Lydia Smith lives a quiet life, spent in the company of her colleagues and customers at the bookstore where she works. But when Joey Molina, a young and mysterious regular, hangs himself in the bookstore and leaves Lydia secret messages hidden in the pages of his books, her world starts to unravel.
Why did Joey do it?
What did he know?
And what does it have to do with Lydia?
Well how could I not go for this novel? Fiction about books and bookstores is like dangling a carrot in front of a rabbit so I readily gave into the temptation of buying this novel when I saw it was on sale at my local bookstore (which is sadly now closed for good), especially when I read the back flap. Thrown in the mix is a past murder mystery and a recent mystifying suicide, and the promise of hidden messages that need to be solved. This sounds like a perfect recipe to me!
Lydia is a bookseller at the Bright Ideas Bookstore. She keeps her past very much to herself, nobody knows that she was a final girl when she was only 10 years old, the only survivor of a mass murder. She feels a special affection for Joey, one of the store’s misfits – they are often non-customers but she enjoys their presence – so it is shocking that she finds him dead on the first floor. What is also shocking is the photo she finds poking out of his pocket, of her and two of her friends when she was a teenager, before the terrible events that happened to her. How did he get this photo? What were those terrible events? Why did he commit suicide?

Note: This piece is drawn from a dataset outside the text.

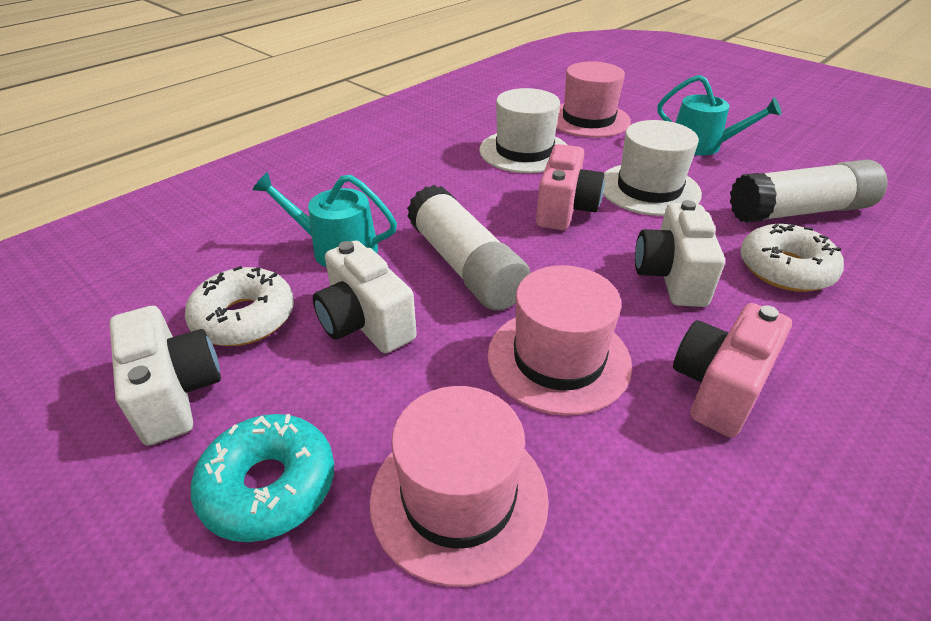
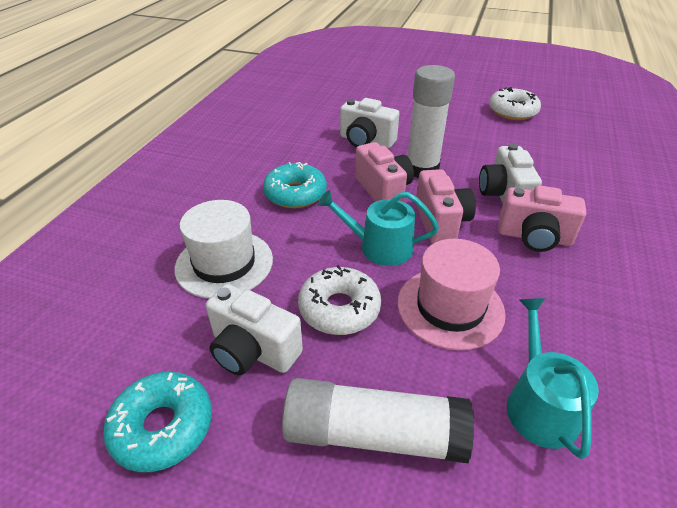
pink camera: 2 -> 3
pink hat: 3 -> 1
turquoise donut: 1 -> 2
white hat: 2 -> 1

Much to her surprise she is handed his meager possessions, mostly books, and while she’s looking through them she notices something off about them. It seems Joey used his books to leave her message and she is eager find out what he meant to tell her, if she can find out how to decipher the clues.
I enjoyed the way the author managed to hide messages in the books and while I could only imagine how it would work I could read the message the way she found it in the books, so I still had part of the fun.

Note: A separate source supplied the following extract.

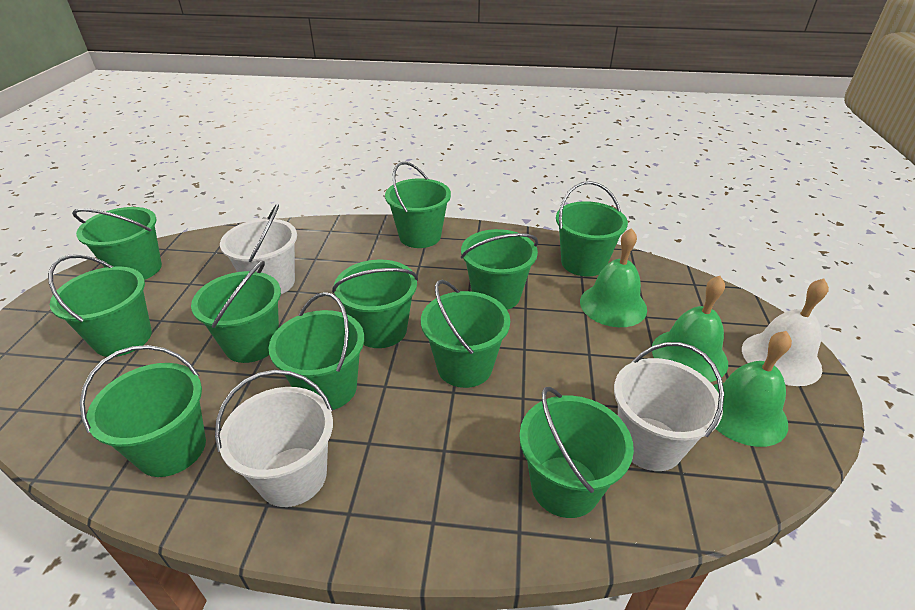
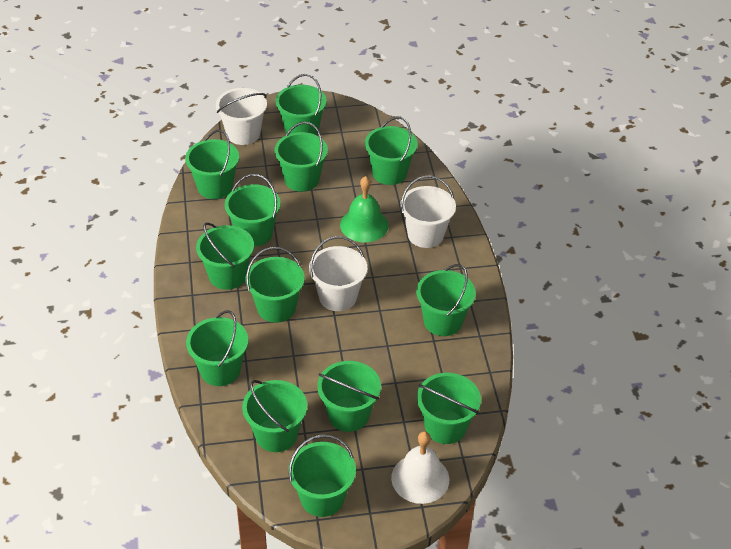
green bell: 3 -> 1
green bucket: 11 -> 13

Of course there’s also the photo, the link to her past. I enjoyed the gradual reveal of Lydia’s memories and finding out more about that fatal day until finally the horrific scene is played out. It still didn’t explain the current events though. It took until the last part of the novel to discover how Joey’s tied into this and I have to say that I’m impressed with the twists and turns, which ultimately gave him the reason to take his own life.
The only remarks I could make about this story is that I didn’t understand why she wasn’t talking to her father, if it was to create mystery and suspicion towards him at the start it didn’t have the intended effect on me. Her relationship with David also didn’t hold any value to me and I don’t know why he was added, she could have been single just as well. Was it only to demonstrate how hard she found it to trust someone? It certainly felt hollow to me and David never became an interesting character. Other than those minor notes I think this is a very enjoyable debut novel. It starts off as a bit quirky but it develops into a far darker and complex story then I expected so I was pleasantly surprised it was so engrossing. I wouldn’t mind at all reading another novel by this author.
I bought a paperback of this novel. This is my honest opinion.